You are viewing a plain text version of this content. The canonical link for it is here.

Posted to solr-user@lucene.apache.org by darul <da...@gmail.com> on 2011/11/08 13:22:55 UTC

Solr dismax scoring and weight

title^1.1 body^1.0 comments^0.5

Could someone explain me how to understand following query debug, and how
score is computed. 

Here are 4 documents with "Idée" word in title, body or comments.

Results are in this order by score, I do not undestand why fourth document
is not second in the results.

First :
Title : *Idée *intéressante
Body: Solr fonctionne chez vous ou pas ?

Second:
Title : *Idée* du lundi 01112011
Body : Voici le contenu de mon *idée*
Comments:
- commentaire avec le mot *idée*
- bonne *idée *pour un début de semaine

Third :
Title : Une *idée *pas comme les autres d'avant
Body: Ah oui cette *idée *est intéressante

Fourth :
Title : *Idée *intéressante encore
Body: Solr fonctionne chez vous ou pas ?

For example what mean " (MATCH) weight(title:idé^1.1 in 0)" 




--
View this message in context: http://lucene.472066.n3.nabble.com/Solr-dismax-scoring-and-weight-tp3490096p3490096.html
Sent from the Solr - User mailing list archive at Nabble.com.

Re: Solr dismax scoring and weight

Posted by Erick Erickson <er...@gmail.com>.

No, I mean the number that's used to hold the length of the field is a byte,
but that it's not just a simple byte.
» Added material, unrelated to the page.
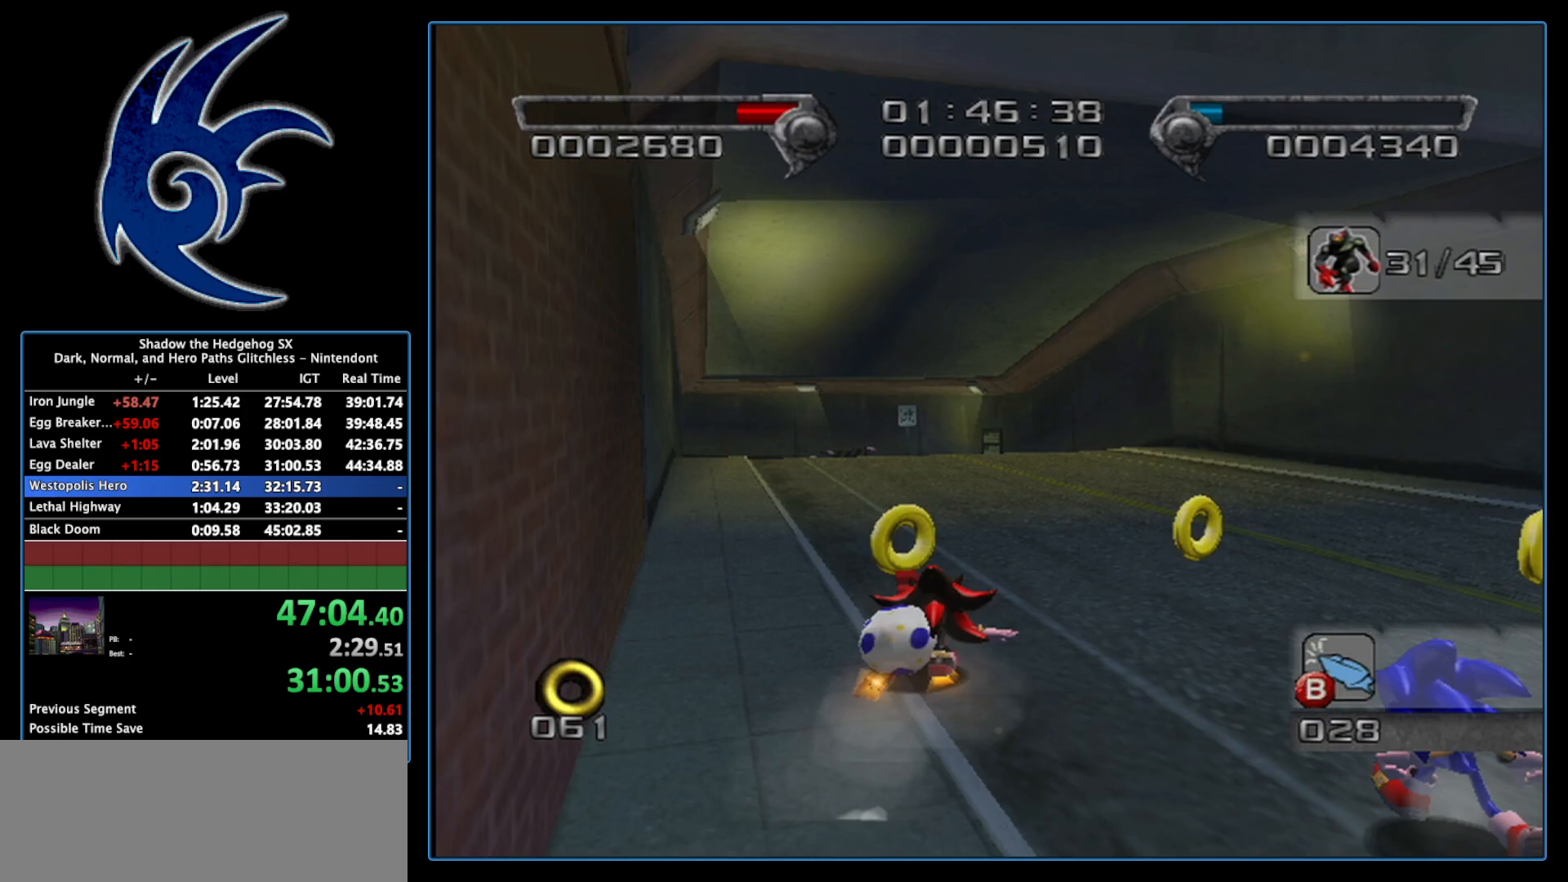
{"buttons": [], "left_stick": "up", "right_stick": "center", "events": [[333, "right_stick", "down-right"], [483, "right_stick", "center"]]}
It's encoded to handle very long
fields in that byte, but there's some loss of precision. For instance,
and I'm pulling numbers out of thin air here, fields of 1-25 terms may
collapse to the same length value. Same with 26-100 etc. But I really don't
know the details of what the buckets are.

Best
Erick

On Wed, Nov 23, 2011 at 2:47 PM, darul <da...@gmail.com> wrote:
> Thanks a lot Erick for this explanation. Do you mean words are stored in
> bytes, that's it ?
>
> --
> View this message in context: http://lucene.472066.n3.nabble.com/Solr-dismax-scoring-and-weight-tp3490096p3531917.html
> Sent from the Solr - User mailing list archive at Nabble.com.
>

Re: Solr dismax scoring and weight

Posted by darul <da...@gmail.com>.

Thanks a lot Erick for this explanation. Do you mean words are stored in
bytes, that's it ? 

--
View this message in context: http://lucene.472066.n3.nabble.com/Solr-dismax-scoring-and-weight-tp3490096p3531917.html
Sent from the Solr - User mailing list archive at Nabble.com.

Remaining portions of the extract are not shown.